- **TEXT SECTION**
* * * * * * * * *
Add BPF_TRACE_SESSION supporting to x86_64, including:
1. clear the return value in the stack before fentry to make the fentry
of the fsession can only get 0 with bpf_get_func_ret(). If we can limit
that bpf_get_func_ret() can only be used in the
"bpf_fsession_is_return() == true" code path, we don't need do this
thing anymore.
2. clear all the session cookies' value in the stack. If we can make sure
that the reading to session cookie can only be done after initialize in
the verifier, we don't need this anymore.
2. store the index of the cookie to ctx[-1] before the calling to fsession
3. store the "is_return" flag to ctx[-1] before the calling to fexit of
the fsession.
Signed-off-by: Menglong Dong <dongml2@chinatelecom.cn>
Co-developed-by: Leon Hwang <leon.hwang@linux.dev>
Signed-off-by: Leon Hwang <leon.hwang@linux.dev>
---
v4:
- some adjustment to the 1st patch, such as we get the fsession prog from
fentry and fexit hlist
- remove the supporting of skipping fexit with fentry return non-zero
v2:
- add session cookie support
- add the session stuff after return value, instead of before nr_args
---
arch/x86/net/bpf_jit_comp.c | 36 +++++++++++++++++++++++++++++++-----
1 file changed, 31 insertions(+), 5 deletions(-)
diff --git a/arch/x86/net/bpf_jit_comp.c b/arch/x86/net/bpf_jit_comp.c
index 8cbeefb26192..99b0223374bd 100644
--- a/arch/x86/net/bpf_jit_comp.c
+++ b/arch/x86/net/bpf_jit_comp.c
@@ -3086,12 +3086,17 @@ static int emit_cond_near_jump(u8 **pprog, void *func, void *ip, u8 jmp_cond)
static int invoke_bpf(const struct btf_func_model *m, u8 **pprog,
struct bpf_tramp_links *tl, int stack_size,
int run_ctx_off, bool save_ret,
- void *image, void *rw_image)
+ void *image, void *rw_image, u64 nr_regs)
* * * * * * * * *
- **MATERIAL SHOWN**

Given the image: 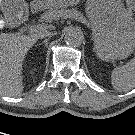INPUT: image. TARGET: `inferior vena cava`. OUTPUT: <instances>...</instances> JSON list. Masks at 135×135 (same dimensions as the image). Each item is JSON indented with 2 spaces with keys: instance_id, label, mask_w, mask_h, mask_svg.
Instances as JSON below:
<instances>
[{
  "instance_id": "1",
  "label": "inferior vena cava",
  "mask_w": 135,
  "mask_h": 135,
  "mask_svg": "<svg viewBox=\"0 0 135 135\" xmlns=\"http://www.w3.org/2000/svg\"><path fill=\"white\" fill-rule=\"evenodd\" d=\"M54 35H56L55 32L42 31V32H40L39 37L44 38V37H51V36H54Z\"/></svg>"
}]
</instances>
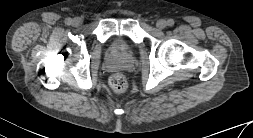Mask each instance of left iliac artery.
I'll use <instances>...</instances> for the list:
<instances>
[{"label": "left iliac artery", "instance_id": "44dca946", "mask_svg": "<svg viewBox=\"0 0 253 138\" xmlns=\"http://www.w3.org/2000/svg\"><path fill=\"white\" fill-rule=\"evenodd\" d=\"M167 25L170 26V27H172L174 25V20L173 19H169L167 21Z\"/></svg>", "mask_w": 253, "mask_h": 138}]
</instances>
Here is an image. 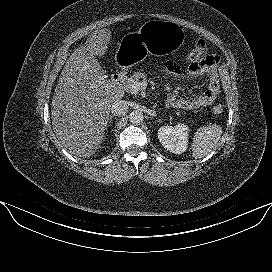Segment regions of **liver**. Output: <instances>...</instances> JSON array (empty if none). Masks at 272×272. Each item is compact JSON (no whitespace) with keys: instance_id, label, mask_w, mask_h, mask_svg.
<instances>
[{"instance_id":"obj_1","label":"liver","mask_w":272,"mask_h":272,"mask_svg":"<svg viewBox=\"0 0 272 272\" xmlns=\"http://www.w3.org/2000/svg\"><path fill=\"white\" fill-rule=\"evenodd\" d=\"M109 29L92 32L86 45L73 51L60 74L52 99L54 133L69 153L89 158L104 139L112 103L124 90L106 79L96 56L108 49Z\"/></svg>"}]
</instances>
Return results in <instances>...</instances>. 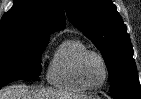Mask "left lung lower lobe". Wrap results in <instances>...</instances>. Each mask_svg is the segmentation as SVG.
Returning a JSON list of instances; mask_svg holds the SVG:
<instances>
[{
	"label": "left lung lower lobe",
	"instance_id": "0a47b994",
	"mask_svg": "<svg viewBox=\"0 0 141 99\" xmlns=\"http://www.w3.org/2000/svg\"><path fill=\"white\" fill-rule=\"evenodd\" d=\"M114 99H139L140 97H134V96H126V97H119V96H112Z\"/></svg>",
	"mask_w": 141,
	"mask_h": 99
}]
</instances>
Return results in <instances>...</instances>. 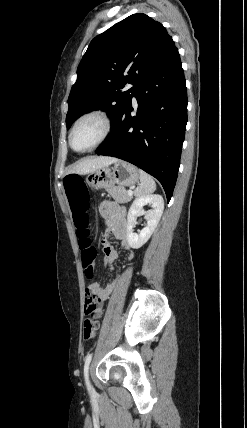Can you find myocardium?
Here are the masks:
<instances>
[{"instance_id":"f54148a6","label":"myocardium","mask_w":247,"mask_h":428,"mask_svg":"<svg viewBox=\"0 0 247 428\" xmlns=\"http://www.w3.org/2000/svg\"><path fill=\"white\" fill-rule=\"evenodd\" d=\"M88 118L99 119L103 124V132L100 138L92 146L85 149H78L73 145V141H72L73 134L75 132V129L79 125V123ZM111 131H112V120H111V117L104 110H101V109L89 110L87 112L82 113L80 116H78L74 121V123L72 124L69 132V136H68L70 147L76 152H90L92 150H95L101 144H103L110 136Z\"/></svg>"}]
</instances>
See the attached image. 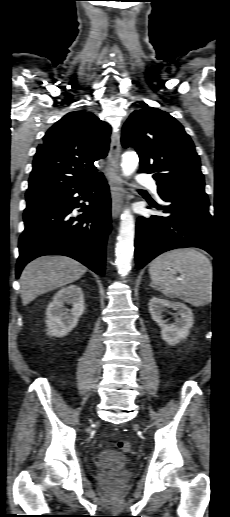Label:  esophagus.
* * * * * * * * *
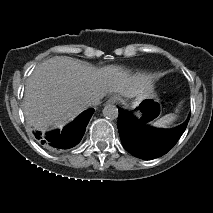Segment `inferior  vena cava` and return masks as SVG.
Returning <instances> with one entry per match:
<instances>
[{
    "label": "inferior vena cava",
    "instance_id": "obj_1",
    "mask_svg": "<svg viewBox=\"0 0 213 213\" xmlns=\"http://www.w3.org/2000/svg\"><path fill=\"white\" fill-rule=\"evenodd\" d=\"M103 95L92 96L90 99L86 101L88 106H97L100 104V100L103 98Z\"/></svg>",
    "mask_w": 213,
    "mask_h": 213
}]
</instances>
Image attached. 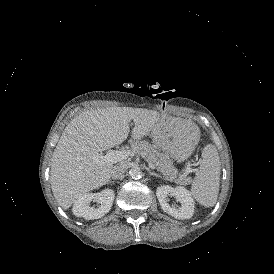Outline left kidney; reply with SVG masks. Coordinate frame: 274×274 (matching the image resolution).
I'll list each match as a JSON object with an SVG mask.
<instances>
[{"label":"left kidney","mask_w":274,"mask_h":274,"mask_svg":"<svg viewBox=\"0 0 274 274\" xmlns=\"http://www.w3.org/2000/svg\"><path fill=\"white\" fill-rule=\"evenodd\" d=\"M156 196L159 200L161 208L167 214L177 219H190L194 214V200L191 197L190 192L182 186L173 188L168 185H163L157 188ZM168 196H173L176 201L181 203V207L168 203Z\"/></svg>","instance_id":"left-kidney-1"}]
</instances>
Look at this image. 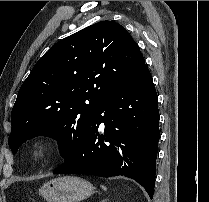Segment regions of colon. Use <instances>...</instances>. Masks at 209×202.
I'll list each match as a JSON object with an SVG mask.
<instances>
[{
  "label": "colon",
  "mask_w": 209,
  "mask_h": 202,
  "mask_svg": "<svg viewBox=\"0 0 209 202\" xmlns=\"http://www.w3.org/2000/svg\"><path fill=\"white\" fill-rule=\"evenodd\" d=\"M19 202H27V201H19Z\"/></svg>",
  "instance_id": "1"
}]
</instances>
* * * * * * * * *
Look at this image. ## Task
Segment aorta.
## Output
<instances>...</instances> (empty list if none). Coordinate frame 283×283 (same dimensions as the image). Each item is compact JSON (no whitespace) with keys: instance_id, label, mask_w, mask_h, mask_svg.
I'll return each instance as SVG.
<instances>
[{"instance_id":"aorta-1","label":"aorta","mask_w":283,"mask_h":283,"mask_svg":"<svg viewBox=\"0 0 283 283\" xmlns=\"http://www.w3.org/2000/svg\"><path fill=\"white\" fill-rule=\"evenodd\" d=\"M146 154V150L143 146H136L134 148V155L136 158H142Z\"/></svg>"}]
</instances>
* * * * * * * * *
- **TASKS TO CARRY OUT**
(1) Print the part of the patch from "Signed-off-by: Menglong Dong" up to and including "insertions(+), 5 deletions(-)".
(2) Answer these questions about the patch:
(a) Which file does it modify?
(b) How many insertions and how many deletions does it make?
(c) Under which version heading is adding session cookie support listed?
The rows have no connection to the patch.

- **ANSWERS FOR THE EXERCISE**
(1)
Signed-off-by: Menglong Dong <dongml2@chinatelecom.cn>
Co-developed-by: Leon Hwang <leon.hwang@linux.dev>
Signed-off-by: Leon Hwang <leon.hwang@linux.dev>
---
v4:
- some adjustment to the 1st patch, such as we get the fsession prog from
fentry and fexit hlist
- remove the supporting of skipping fexit with fentry return non-zero
v2:
- add session cookie support
- add the session stuff after return value, instead of before nr_args
---
arch/x86/net/bpf_jit_comp.c | 36 +++++++++++++++++++++++++++++++-----
1 file changed, 31 insertions(+), 5 deletions(-)

(2)
(a) arch/x86/net/bpf_jit_comp.c
(b) 31 insertions and 5 deletions
(c) v2